(THE DATA Opens)

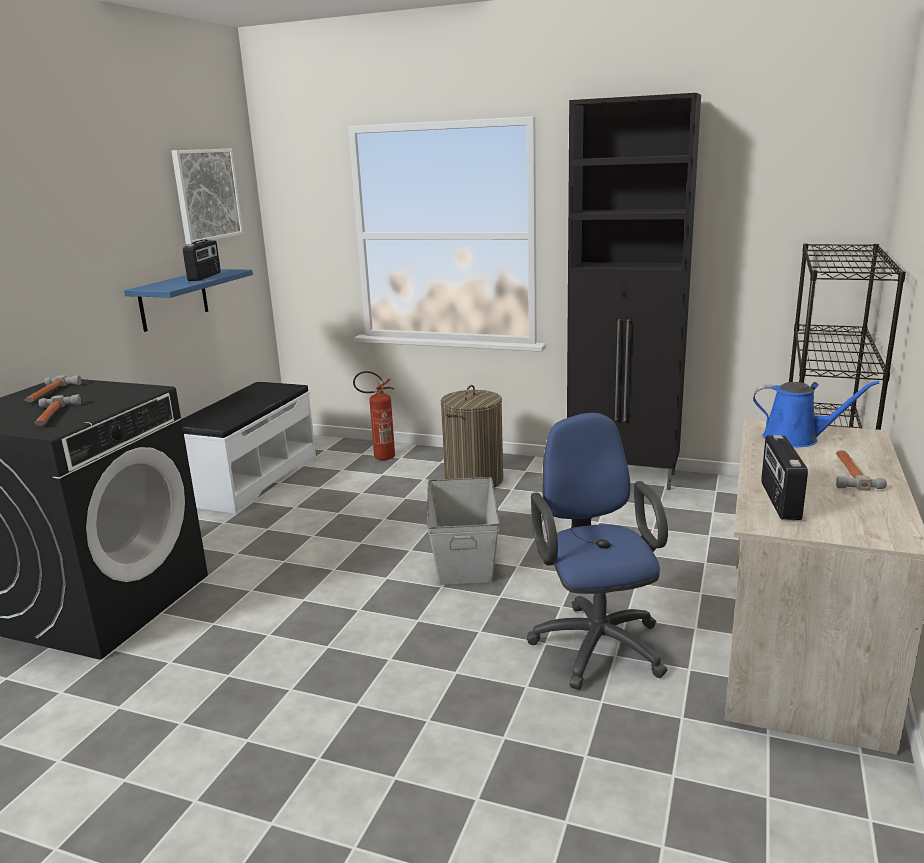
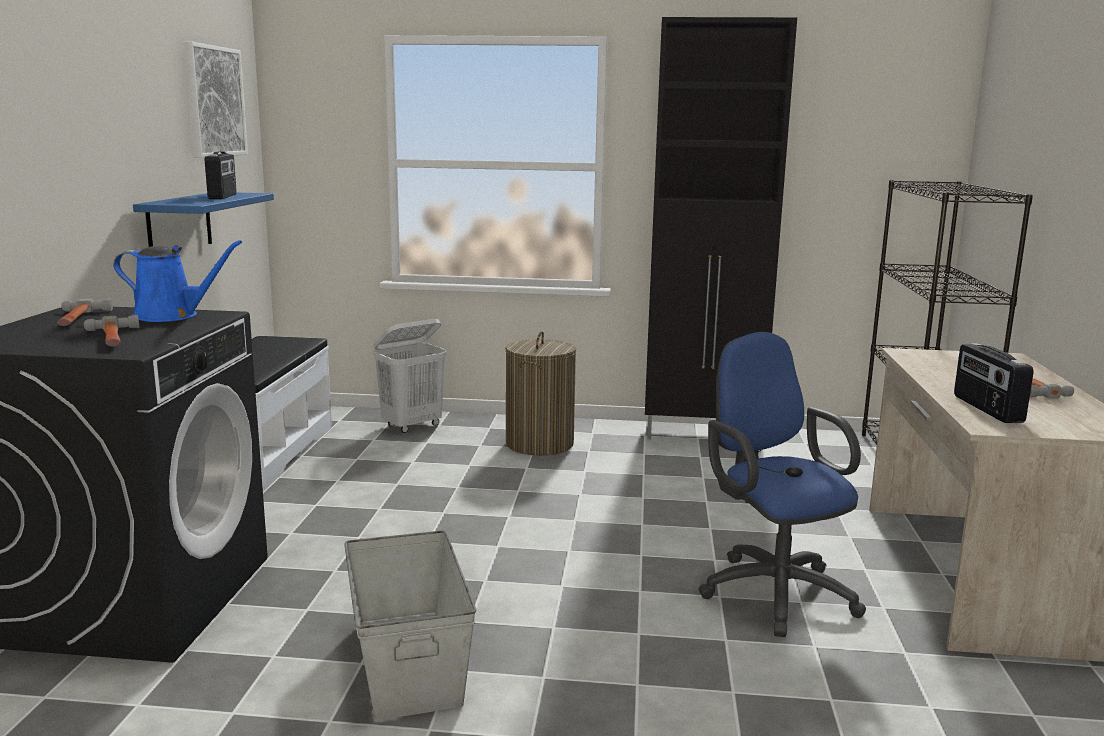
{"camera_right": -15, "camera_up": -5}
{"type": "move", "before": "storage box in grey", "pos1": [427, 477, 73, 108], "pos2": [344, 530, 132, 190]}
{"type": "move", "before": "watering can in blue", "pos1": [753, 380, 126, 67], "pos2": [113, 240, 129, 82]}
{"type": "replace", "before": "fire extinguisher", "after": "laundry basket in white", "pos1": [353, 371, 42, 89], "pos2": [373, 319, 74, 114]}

(THE DATA Closes)

== WHAT TO DO ==
Make an exact copy of the listing above, omitting the pictures.

== EXPECTED ANSWER ==
{"camera_right": -15, "camera_up": -5}
{"type": "move", "before": "storage box in grey", "pos1": [427, 477, 73, 108], "pos2": [344, 530, 132, 190]}
{"type": "move", "before": "watering can in blue", "pos1": [753, 380, 126, 67], "pos2": [113, 240, 129, 82]}
{"type": "replace", "before": "fire extinguisher", "after": "laundry basket in white", "pos1": [353, 371, 42, 89], "pos2": [373, 319, 74, 114]}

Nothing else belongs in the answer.